▶ **DIRECTIONS**
Transcribe only the lines in the data below falling between the line with "46: (413, 215, 0.72)" and the line with "20: (380, 269, 0.69)", including those two lines, and leave out any picture.

▶ **SUPPLIED ENTRIES**
--------

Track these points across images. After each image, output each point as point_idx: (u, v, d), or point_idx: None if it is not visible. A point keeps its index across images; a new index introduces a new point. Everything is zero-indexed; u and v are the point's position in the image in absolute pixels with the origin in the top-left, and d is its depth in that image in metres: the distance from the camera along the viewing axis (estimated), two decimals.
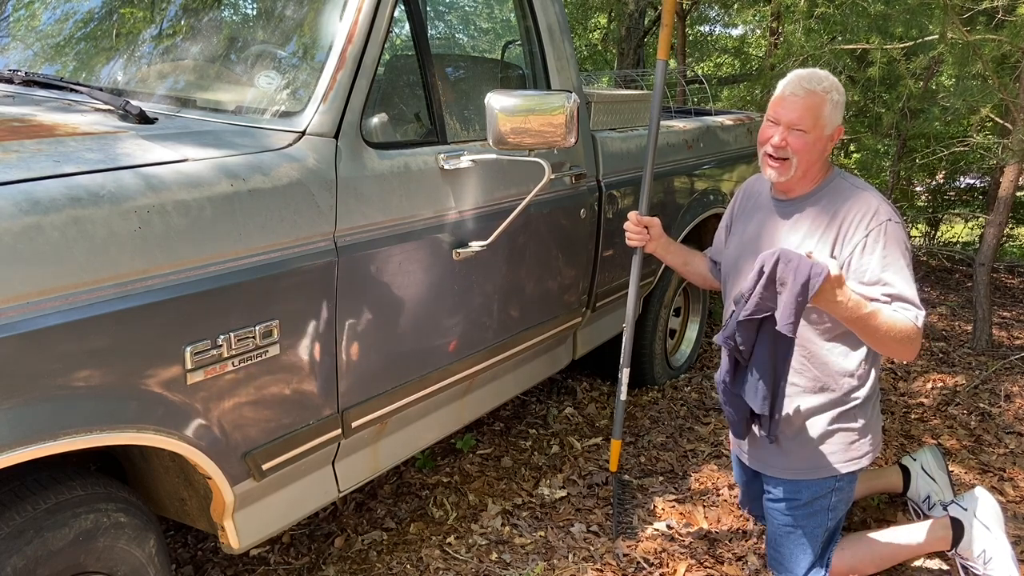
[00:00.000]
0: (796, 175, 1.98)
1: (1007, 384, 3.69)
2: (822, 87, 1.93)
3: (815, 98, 1.92)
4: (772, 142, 1.97)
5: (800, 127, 1.93)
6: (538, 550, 2.37)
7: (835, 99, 1.94)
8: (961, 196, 6.69)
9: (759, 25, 9.32)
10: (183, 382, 1.47)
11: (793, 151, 1.95)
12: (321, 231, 1.69)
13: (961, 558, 2.18)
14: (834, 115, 1.95)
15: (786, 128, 1.95)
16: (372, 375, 1.91)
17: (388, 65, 2.14)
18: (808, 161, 1.97)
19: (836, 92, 1.95)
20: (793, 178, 1.99)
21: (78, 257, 1.29)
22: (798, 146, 1.94)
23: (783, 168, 1.98)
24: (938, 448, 2.59)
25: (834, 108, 1.94)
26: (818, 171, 2.01)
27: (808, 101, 1.92)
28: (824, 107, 1.93)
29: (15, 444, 1.23)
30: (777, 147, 1.96)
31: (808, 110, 1.92)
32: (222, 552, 2.25)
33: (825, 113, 1.93)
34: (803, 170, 1.98)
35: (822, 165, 2.02)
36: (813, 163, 1.98)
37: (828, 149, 1.99)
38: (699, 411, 3.38)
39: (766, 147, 1.99)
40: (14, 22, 2.30)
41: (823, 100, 1.93)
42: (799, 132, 1.94)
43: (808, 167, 1.98)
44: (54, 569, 1.39)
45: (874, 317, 1.80)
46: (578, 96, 2.03)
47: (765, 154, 2.00)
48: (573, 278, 2.67)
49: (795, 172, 1.98)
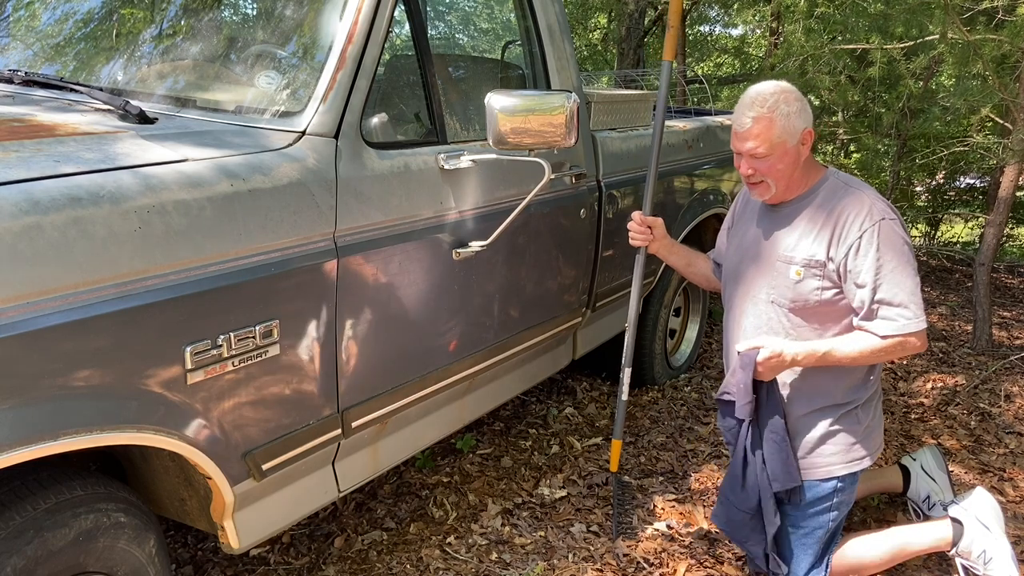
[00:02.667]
0: (779, 190, 2.00)
1: (1007, 384, 3.69)
2: (767, 107, 1.91)
3: (761, 123, 1.91)
4: (741, 171, 2.01)
5: (757, 154, 1.94)
6: (538, 550, 2.37)
7: (784, 111, 1.91)
8: (961, 196, 6.69)
9: (759, 25, 9.32)
10: (183, 382, 1.47)
11: (763, 175, 1.97)
12: (321, 231, 1.69)
13: (961, 558, 2.18)
14: (791, 125, 1.92)
15: (748, 157, 1.97)
16: (372, 375, 1.91)
17: (388, 65, 2.14)
18: (784, 177, 1.98)
19: (784, 104, 1.91)
20: (777, 193, 2.01)
21: (78, 257, 1.29)
22: (765, 169, 1.96)
23: (762, 189, 2.02)
24: (938, 448, 2.59)
25: (788, 119, 1.91)
26: (801, 177, 2.01)
27: (755, 129, 1.92)
28: (774, 126, 1.91)
29: (15, 444, 1.23)
30: (746, 176, 2.00)
31: (759, 136, 1.92)
32: (222, 552, 2.25)
33: (776, 132, 1.91)
34: (783, 185, 2.00)
35: (805, 170, 2.01)
36: (790, 175, 1.99)
37: (803, 154, 1.98)
38: (699, 411, 3.38)
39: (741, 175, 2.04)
40: (14, 22, 2.30)
41: (770, 120, 1.91)
42: (761, 158, 1.94)
43: (787, 182, 2.00)
44: (54, 569, 1.39)
45: (832, 355, 1.93)
46: (578, 96, 2.03)
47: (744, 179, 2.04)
48: (573, 278, 2.67)
49: (776, 189, 2.00)
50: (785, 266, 2.00)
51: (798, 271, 1.98)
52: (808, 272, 1.96)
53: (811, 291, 1.96)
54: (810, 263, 1.96)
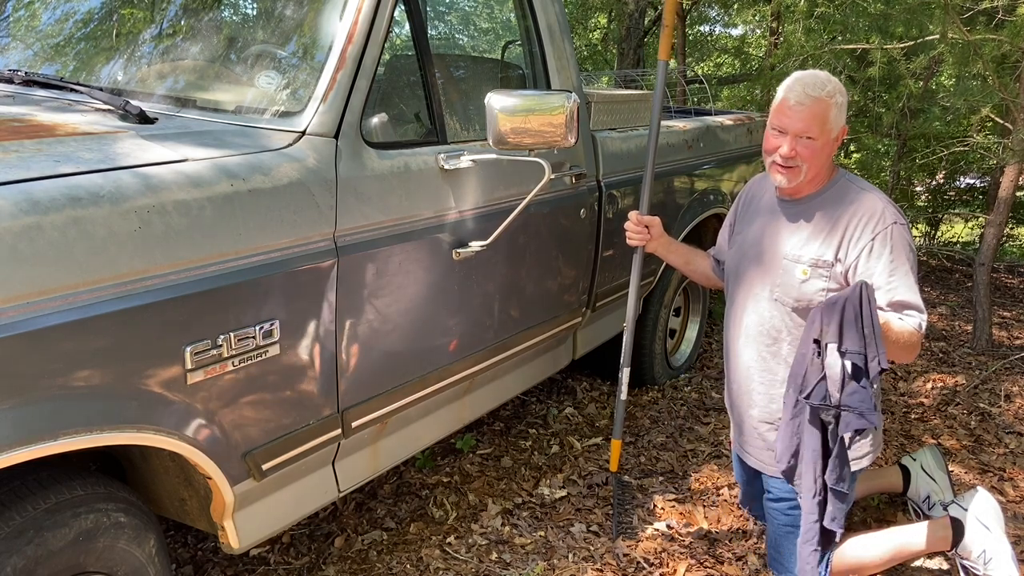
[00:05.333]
0: (806, 179, 1.98)
1: (1007, 384, 3.69)
2: (826, 92, 1.91)
3: (821, 105, 1.91)
4: (781, 152, 1.95)
5: (809, 135, 1.92)
6: (538, 550, 2.37)
7: (839, 102, 1.93)
8: (961, 196, 6.70)
9: (759, 25, 9.32)
10: (183, 382, 1.47)
11: (803, 159, 1.94)
12: (321, 231, 1.69)
13: (961, 558, 2.18)
14: (839, 117, 1.94)
15: (794, 137, 1.93)
16: (372, 375, 1.91)
17: (388, 65, 2.14)
18: (817, 166, 1.97)
19: (840, 94, 1.93)
20: (803, 182, 1.99)
21: (78, 257, 1.29)
22: (807, 154, 1.94)
23: (793, 174, 1.98)
24: (938, 448, 2.59)
25: (839, 111, 1.93)
26: (826, 173, 2.02)
27: (814, 109, 1.91)
28: (830, 112, 1.91)
29: (15, 444, 1.23)
30: (787, 157, 1.95)
31: (815, 118, 1.91)
32: (222, 552, 2.25)
33: (831, 118, 1.92)
34: (812, 174, 1.98)
35: (828, 166, 2.02)
36: (822, 167, 1.98)
37: (834, 150, 1.99)
38: (699, 411, 3.38)
39: (774, 156, 1.98)
40: (14, 22, 2.30)
41: (828, 105, 1.91)
42: (808, 140, 1.93)
43: (817, 171, 1.98)
44: (54, 569, 1.39)
45: (887, 329, 1.81)
46: (578, 96, 2.03)
47: (773, 163, 2.00)
48: (573, 278, 2.67)
49: (805, 177, 1.98)
50: (792, 265, 2.00)
51: (805, 271, 1.97)
52: (815, 272, 1.96)
53: (816, 292, 1.96)
54: (818, 263, 1.96)
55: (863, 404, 1.76)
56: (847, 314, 1.73)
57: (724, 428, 3.18)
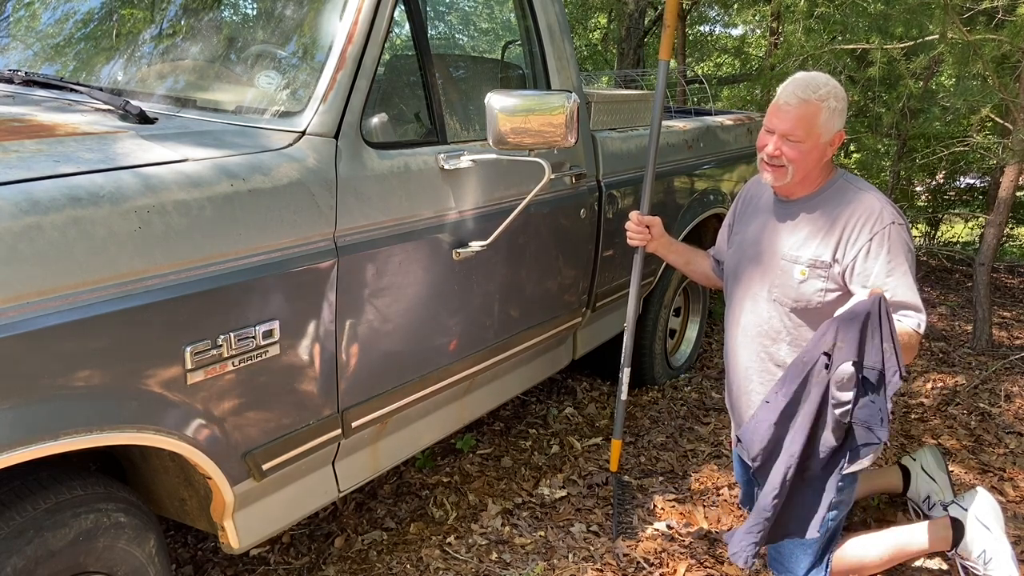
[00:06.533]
0: (793, 180, 1.98)
1: (1007, 384, 3.69)
2: (818, 95, 1.90)
3: (809, 107, 1.89)
4: (766, 151, 1.97)
5: (793, 137, 1.92)
6: (538, 550, 2.37)
7: (832, 106, 1.91)
8: (961, 196, 6.70)
9: (759, 25, 9.32)
10: (183, 382, 1.47)
11: (788, 160, 1.94)
12: (321, 231, 1.69)
13: (961, 558, 2.18)
14: (832, 122, 1.92)
15: (780, 137, 1.94)
16: (372, 375, 1.91)
17: (388, 65, 2.14)
18: (805, 168, 1.96)
19: (834, 99, 1.91)
20: (791, 183, 1.99)
21: (78, 257, 1.29)
22: (792, 155, 1.93)
23: (779, 174, 1.98)
24: (938, 448, 2.59)
25: (832, 115, 1.91)
26: (818, 175, 2.01)
27: (801, 111, 1.90)
28: (819, 116, 1.90)
29: (15, 444, 1.23)
30: (771, 156, 1.96)
31: (801, 120, 1.90)
32: (222, 552, 2.25)
33: (820, 122, 1.90)
34: (800, 176, 1.97)
35: (823, 169, 2.01)
36: (811, 170, 1.97)
37: (828, 154, 1.97)
38: (699, 411, 3.38)
39: (762, 154, 2.00)
40: (14, 22, 2.30)
41: (818, 109, 1.90)
42: (793, 142, 1.92)
43: (805, 174, 1.97)
44: (54, 569, 1.39)
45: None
46: (578, 96, 2.03)
47: (762, 159, 2.00)
48: (573, 278, 2.67)
49: (791, 178, 1.97)
50: (790, 265, 2.00)
51: (803, 271, 1.97)
52: (813, 273, 1.96)
53: (814, 292, 1.96)
54: (815, 263, 1.96)
55: (871, 419, 1.76)
56: (867, 331, 1.73)
57: (724, 428, 3.18)
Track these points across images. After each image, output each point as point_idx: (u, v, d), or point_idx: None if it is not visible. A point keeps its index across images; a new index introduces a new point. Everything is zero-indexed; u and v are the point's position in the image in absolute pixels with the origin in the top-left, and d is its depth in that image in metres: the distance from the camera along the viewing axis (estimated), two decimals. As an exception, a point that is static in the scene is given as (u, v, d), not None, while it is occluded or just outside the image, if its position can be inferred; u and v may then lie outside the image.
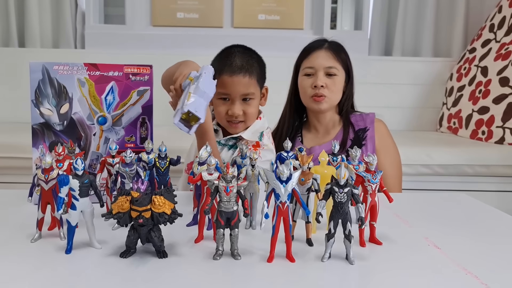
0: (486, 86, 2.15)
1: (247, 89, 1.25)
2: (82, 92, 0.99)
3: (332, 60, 1.41)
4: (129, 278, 0.61)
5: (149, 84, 1.00)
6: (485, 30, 2.38)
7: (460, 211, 1.03)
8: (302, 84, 1.44)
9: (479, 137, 2.12)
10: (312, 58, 1.43)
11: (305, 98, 1.44)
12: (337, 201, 0.66)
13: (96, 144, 1.00)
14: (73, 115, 0.99)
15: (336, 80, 1.40)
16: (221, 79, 1.22)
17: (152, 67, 1.01)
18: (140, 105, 1.01)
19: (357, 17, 2.87)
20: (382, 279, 0.63)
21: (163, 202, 0.66)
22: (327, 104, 1.41)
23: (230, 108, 1.25)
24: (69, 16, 2.50)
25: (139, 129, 1.01)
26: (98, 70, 0.99)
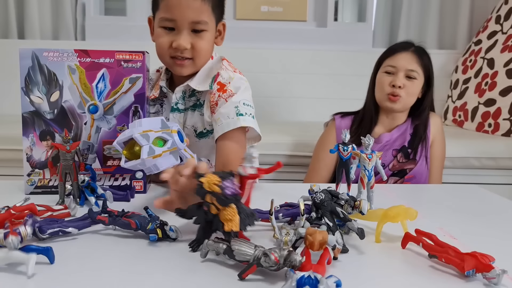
0: (492, 78, 2.11)
1: (198, 16, 1.03)
2: (73, 79, 0.97)
3: (415, 64, 1.44)
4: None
5: (142, 71, 0.98)
6: (491, 21, 2.33)
7: (473, 203, 1.02)
8: (380, 80, 1.47)
9: (486, 129, 2.08)
10: (396, 58, 1.46)
11: (381, 94, 1.47)
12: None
13: (88, 133, 0.98)
14: (64, 103, 0.97)
15: (414, 83, 1.44)
16: (165, 1, 1.03)
17: (145, 54, 0.98)
18: (132, 93, 0.98)
19: (361, 8, 2.82)
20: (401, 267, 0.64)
21: (233, 215, 0.61)
22: (400, 105, 1.44)
23: (174, 39, 1.05)
24: (69, 7, 2.49)
25: (132, 118, 0.98)
26: (88, 57, 0.96)
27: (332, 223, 0.69)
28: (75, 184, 0.87)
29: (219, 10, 1.11)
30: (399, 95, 1.42)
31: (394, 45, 1.54)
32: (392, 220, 0.73)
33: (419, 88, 1.46)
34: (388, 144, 1.46)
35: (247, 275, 0.57)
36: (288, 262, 0.56)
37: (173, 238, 0.69)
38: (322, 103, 2.50)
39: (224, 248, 0.61)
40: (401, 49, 1.48)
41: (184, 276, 0.60)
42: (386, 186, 1.23)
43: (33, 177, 0.98)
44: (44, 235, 0.67)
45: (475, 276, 0.59)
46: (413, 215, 0.72)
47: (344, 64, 2.56)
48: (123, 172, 0.98)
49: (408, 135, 1.47)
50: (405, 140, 1.47)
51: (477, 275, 0.58)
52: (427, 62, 1.46)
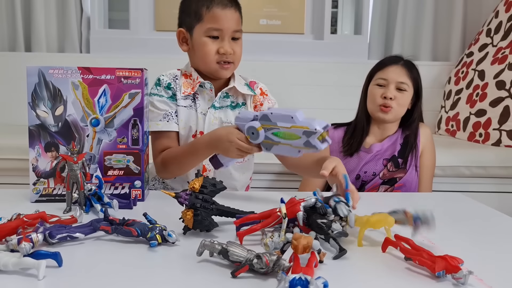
0: (483, 90, 2.17)
1: (237, 25, 1.21)
2: (76, 95, 1.03)
3: (405, 77, 1.50)
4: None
5: (141, 87, 1.04)
6: (482, 34, 2.40)
7: (457, 212, 1.07)
8: (372, 92, 1.53)
9: (477, 139, 2.13)
10: (387, 71, 1.52)
11: (372, 105, 1.53)
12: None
13: (90, 145, 1.05)
14: (68, 117, 1.04)
15: (404, 95, 1.50)
16: (211, 13, 1.17)
17: (143, 70, 1.05)
18: (131, 107, 1.05)
19: (357, 21, 2.89)
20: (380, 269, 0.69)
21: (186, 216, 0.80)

--------

▶ **RESPONSE AREA**
46: (413, 215, 0.72)
47: (344, 64, 2.56)
48: (123, 172, 0.98)
49: (408, 135, 1.47)
50: (405, 140, 1.47)
51: (477, 275, 0.58)
52: (427, 62, 1.46)
0: (483, 90, 2.17)
1: (237, 25, 1.21)
2: (76, 95, 1.03)
3: (405, 77, 1.50)
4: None
5: (141, 87, 1.04)
6: (482, 34, 2.40)
7: (457, 212, 1.07)
8: (372, 92, 1.53)
9: (477, 139, 2.13)
10: (387, 71, 1.52)
11: (372, 105, 1.53)
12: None
13: (90, 145, 1.05)
14: (68, 117, 1.04)
15: (404, 95, 1.50)
16: (211, 13, 1.17)
17: (143, 70, 1.05)
18: (131, 107, 1.05)
19: (357, 21, 2.89)
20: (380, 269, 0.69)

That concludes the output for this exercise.